Right now, for most marketers, the reality is that we're having to do a lot more with less. We’re having to work harder than ever to engage with audiences and generate leads, and all with a much smaller marketing budget than anticipated. In the current climate, reduced budgets are a reality that many organisations are facing, and it’s something we have to embrace to keep providing value for the businesses we work for.
At the recent Marketing Association Brainy Breakfast event we heard from some of the best practitioners on budget-friendly, easy-to-implement tactics to make your message stand out.
Optimise your content
First up we heard from Mark Neal Co-Founder and Marketing Director of Scapegrace Gin and Sam Stuchbury Founder and Creative Director of Motion Sickness. They showed us how on a small creative and media budget they created engagement to launch Scapegrace Black and most importantly sell out the product.
Sam Stuchbury said to focus on your strategy first and stick to it, which is what the duo did to launch this new product for Scapegrace. So how did they do it? It was down to three key factors.
Produce smart content – they consciously chose to produce less content but of a higher quality. By being extremely considered and efficient in their content creation they then had enough budget to spend on media to promote the product. They also built a strong social media funnel which covered pre-launch, launch, and drove growth for their e-commerce channel.
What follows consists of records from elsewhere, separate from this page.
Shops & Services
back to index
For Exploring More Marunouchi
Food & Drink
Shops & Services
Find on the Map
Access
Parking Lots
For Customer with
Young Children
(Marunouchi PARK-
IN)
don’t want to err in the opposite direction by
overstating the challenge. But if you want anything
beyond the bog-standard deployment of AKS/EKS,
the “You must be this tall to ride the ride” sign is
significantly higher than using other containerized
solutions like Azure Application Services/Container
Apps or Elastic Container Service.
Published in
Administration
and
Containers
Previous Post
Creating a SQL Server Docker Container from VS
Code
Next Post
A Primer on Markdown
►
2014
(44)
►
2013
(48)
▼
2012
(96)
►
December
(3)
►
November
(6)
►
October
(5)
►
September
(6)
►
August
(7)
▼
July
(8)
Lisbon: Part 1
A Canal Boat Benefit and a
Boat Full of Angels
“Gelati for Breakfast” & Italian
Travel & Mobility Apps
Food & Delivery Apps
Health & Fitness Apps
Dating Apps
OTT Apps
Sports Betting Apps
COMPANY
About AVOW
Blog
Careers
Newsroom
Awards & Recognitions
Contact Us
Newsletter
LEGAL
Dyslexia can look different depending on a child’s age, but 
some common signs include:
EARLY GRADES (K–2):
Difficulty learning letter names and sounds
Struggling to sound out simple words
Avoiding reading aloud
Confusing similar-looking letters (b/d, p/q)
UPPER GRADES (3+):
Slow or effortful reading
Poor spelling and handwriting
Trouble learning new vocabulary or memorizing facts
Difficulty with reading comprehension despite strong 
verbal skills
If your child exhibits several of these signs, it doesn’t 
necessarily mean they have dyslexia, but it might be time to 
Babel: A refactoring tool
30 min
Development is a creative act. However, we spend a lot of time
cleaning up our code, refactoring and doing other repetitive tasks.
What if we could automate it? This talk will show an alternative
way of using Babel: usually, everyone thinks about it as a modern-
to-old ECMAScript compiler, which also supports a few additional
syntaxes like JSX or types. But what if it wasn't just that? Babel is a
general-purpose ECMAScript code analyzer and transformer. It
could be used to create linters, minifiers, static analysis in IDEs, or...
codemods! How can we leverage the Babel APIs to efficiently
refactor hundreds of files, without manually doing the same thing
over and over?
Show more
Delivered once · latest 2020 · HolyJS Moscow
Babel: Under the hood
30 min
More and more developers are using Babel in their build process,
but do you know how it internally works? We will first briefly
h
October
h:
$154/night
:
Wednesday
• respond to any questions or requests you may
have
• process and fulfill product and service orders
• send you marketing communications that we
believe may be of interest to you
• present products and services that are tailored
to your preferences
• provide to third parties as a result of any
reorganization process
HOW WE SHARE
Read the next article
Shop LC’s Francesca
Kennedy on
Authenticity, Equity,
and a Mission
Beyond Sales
Distinctive visuals – they also knew they needed to create a visual aesthetic that would stand out in the category. They ensured the creative was optimised for each social media channel to get the most engagement possible out of the platforms they were using.
Optimise media - and finally, once the creative was looking good, they focused on using social media to build hype for the product. They also warned not to set and forget. Make sure the media spend is optimised.
Know what problem you're trying to solve
After hearing from this dynamic duo, the presentation moved on to Aimee McCammon from Corner Store who talked through a few content campaigns with fast-turnaround times that didn’t break the bank. Like Sam and Mark she also said that her focus was strongly on setting what the strategy is for the content – asking “what problem are you trying to solve?”
What were her top tips for making content on a shoestring budget? Here are some of the tricks of the trade she shared with us.
Goals, budget, and timing - no matter the size of the project, your brief still needs to be based around a goal, and a sense of budget and timing. If it doesn’t have these three elements it’s not a brief.
Key themes - structure your content into themes your audience wants to hear about or time periods of the year. Identify key messages and promotions over a period of time and plan what deliverables you need for above the line, social, in-store, events, website etc.
Find shortcuts - if you can produce something quickly and efficiently you can stay within the relevancy window for your message. Collate your existing assets - footage, stills, international content, talent - anything that might help shortcut needing to produce these from scratch. You can also repurpose existing material to re-imagine or refresh content.
Choose your channels wisely
And finally, we heard from Jon Randles from Mosh Social and Joanne Hall from Acton International who walked us through how they use social media to sell some of New Zealand’s top food products.
Choose channels wisely - use the channels that talk to your audience. For example if you have a young audience use Instagram. And once you’ve picked the right channels, make sure you create content they’ll like.
User generated content – Content generated by your audience is great for creating authentic brand love for your product. It’s essentially the golden ticket on social media. So, think about how you could encourage your audience to create content for you.
Have fun - they also encouraged a bit of fun across the channels too. And if nothing else, send noods.
How are marketing budgets changing?
During the event we polled the audience to ask - How will you change up your marketing spend for the rest of your financial year to drive ROI for your business?
We had some pretty interesting results with most of the audience reviewing their tools and platforms as well as reducing or shifting media spend.
Many commented on how they’re making more of a shift to digital to get more bang for buck, and it seems that webinars are certainly on the rise. One audience member commented that they’re targeting more locally to make up for the lost export market. And they’re using more marketing automation to reduce postage and increase operational efficiency.
Push boundaries and think creatively
So, what was the upshot of marketing on a shoestring? The good news is – it can be done! You need to start thinking differently, push the boundaries and get creative with what you have to make it work.